Ao desenvolverem autoconhecimento, resiliência e capacidade de autorregulação, os alunos se tornam aptos a equilibrar o uso da tecnologia com as demandas do mundo real. Nesse sentido, a proposta de saúde mental dos projetos legislativos, que inclui o acolhimento de alunos e a capacitação de professores, é essencial para enfrentar os desafios trazidos pela tecnologia.

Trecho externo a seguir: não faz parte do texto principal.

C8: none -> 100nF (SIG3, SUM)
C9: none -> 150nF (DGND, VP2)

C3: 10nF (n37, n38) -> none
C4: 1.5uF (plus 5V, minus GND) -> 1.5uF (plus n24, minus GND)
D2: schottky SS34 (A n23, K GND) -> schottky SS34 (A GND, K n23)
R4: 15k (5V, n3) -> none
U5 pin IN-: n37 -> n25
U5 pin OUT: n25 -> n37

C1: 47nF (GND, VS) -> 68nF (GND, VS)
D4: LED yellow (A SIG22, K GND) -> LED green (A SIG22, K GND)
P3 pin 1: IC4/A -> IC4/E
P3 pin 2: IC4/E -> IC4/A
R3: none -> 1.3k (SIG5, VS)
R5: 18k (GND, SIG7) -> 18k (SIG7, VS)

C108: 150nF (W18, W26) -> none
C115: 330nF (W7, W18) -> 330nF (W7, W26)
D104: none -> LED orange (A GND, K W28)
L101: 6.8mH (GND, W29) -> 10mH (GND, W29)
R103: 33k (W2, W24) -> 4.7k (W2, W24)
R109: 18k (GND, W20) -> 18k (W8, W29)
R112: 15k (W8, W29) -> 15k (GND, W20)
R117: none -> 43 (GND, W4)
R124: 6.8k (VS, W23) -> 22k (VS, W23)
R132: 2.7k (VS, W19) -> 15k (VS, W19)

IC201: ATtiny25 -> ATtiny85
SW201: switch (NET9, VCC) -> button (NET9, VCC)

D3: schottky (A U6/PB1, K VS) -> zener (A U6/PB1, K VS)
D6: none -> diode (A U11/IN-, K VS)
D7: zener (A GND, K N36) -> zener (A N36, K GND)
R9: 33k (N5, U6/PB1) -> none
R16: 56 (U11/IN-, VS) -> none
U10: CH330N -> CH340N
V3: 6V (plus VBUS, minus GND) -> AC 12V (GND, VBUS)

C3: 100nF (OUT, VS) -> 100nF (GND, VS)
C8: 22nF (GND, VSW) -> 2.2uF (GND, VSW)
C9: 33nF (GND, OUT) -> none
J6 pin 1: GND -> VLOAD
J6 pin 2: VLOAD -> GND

É no equilíbrio que se encontra a solução para o dilema dos celulares em sala de aula. Basta lembrar que tablets, notebooks e lousas digitais são usados em sala de aula há um bom tempo, trouxeram inovação tecnológica para os ambientes acadêmicos. Não se trata apenas de restringir ou liberar, mas de criar um ambiente em que a tecnologia seja ferramenta e não obstáculo ao aprendizado e ao desenvolvimento humano.
E, também, talvez o mais importante é certificar que o uso desses dispositivos está claro e com um propósito muito bem definido. Bastabte diferente do uso sem propósito, quando eles passam horas e horas rolando as telas, de uma tela para outra, ou jogando, sem sequer se dar conta do tempo literalmente perdido.
É papel dos educadores formar indivíduos que não apenas dominem as ferramentas tecnológicas, mas saibam viver de forma ética, criativa e conectada com os valores universais e humanos. O uso, ou proibição de celulares na escola, exige uma transformação cultural na maneira como se educa as crianças e os jovens para lidar com o mundo digital. Afinal, a educação deve sempre priorizar aquilo que torna, acima de tudo, os cidadãos seres sociais, com capacidade de pensar, sentir e transformar o mundo ao redor!
(*) Ana Cláudia Favano é gestora da Escola Internacional de Alphaville, psicóloga, pedagoga, educadora parental pela Positive Discipline Association/PDA, dos Estados Unidos, certificada em Strength Coach pela Gallup. Especialista em Psicologia da Moralidade, Psicologia Positiva, Ciência do Bem-Estar e Autorrealização, Educação Emocional Positiva e Convivência Ética. Dedicada à leitura e interessada por questões morais, éticas e políticas, mobiliza grande parte de sua energia para contribuir para a formação de gerações comprometidas e responsáveis.